Wondering if I am missing something? (Is it an issue with AMD processors? As the following thread happens upon the same problem it seems When using AMD CPU with PyFR)

Thank you if anybody may have any tips!

Posting an update for what worked for me if anyone seems to be encountering similar issues:

I had to go and get the exact commit from July 5, 2022 mentioned in the install guide from libxsmm - commit 0db15a0da13e3d9b9e3d57b992ecb3384d2e15ea and build that using SHARED=1 NOBLAS=1.

Although the install guide mentions >= that commit, the latest master branch commit of libxsmm doesn’t seem to work (at least for my machine or settings), so it appears perhaps something has broken since then.

Hi,

libxsmm updated their interface a while back and hence the latest version of libxsmm doesn’t work with PyFR v1.15.0 (latest release).

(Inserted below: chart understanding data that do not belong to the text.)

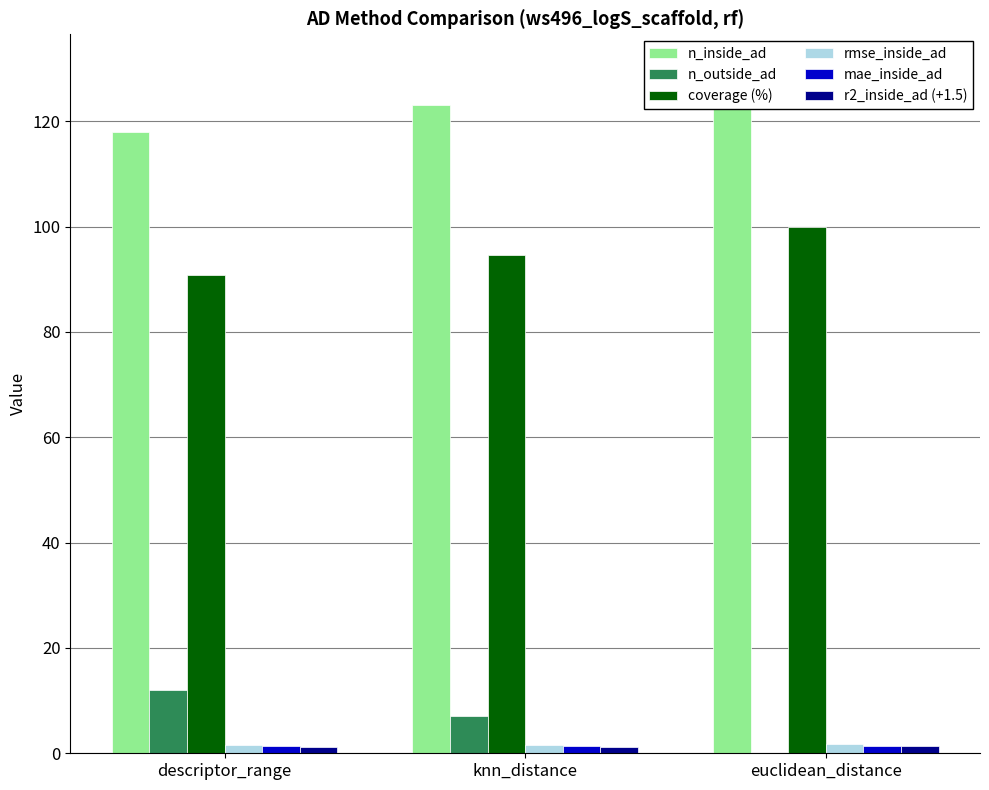

Count the n_inside_ad values in the range 118 to 130.

3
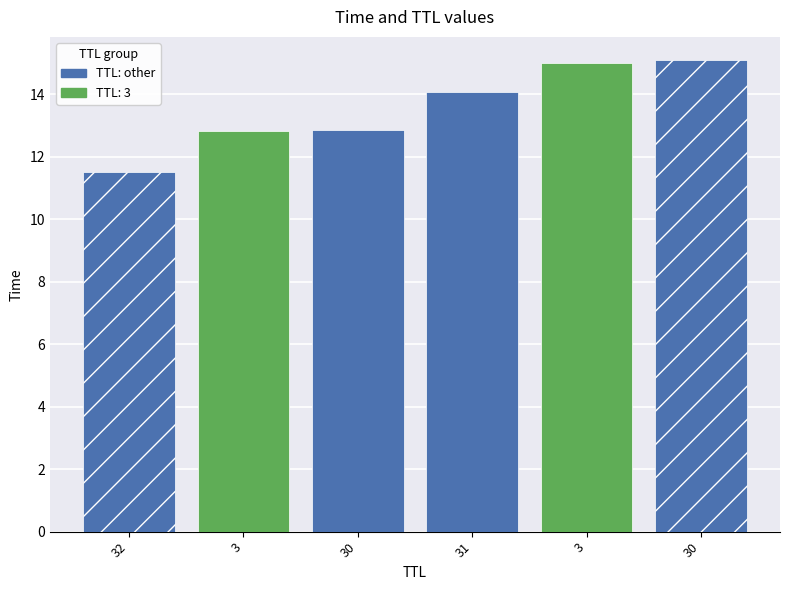

What is the change in value from 30 to 3?

+2.2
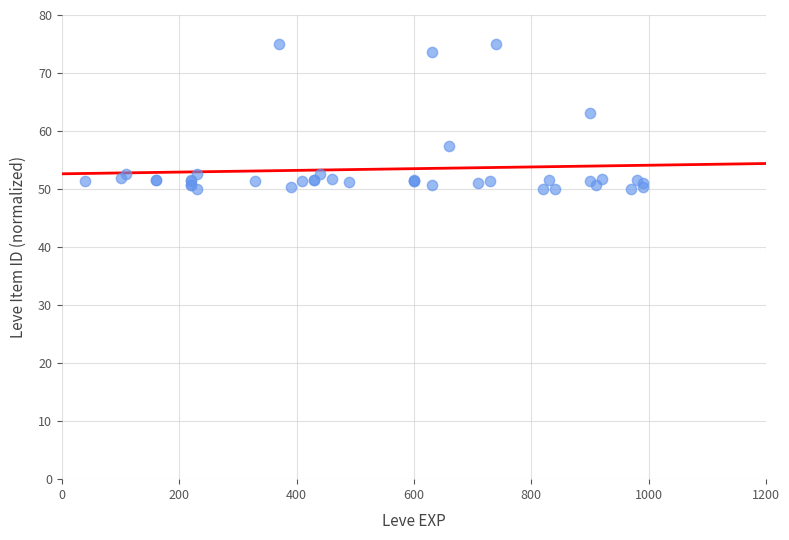

What Y value in the scatter plot is closest to 62?

63.1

As you found out you need to use an older version e.g. checkout 0db15a0da13e3d9b9e3d57b992ecb3384d2e15ea as you did.

The head of PyFR develop branch has, however, now been updated to work with the latest version of libxsmm (and indeed won’t work with older versions such as 0db15a0da13e3d9b9e3d57b992ecb3384d2e15ea).

Hope that makes sense!

1 Like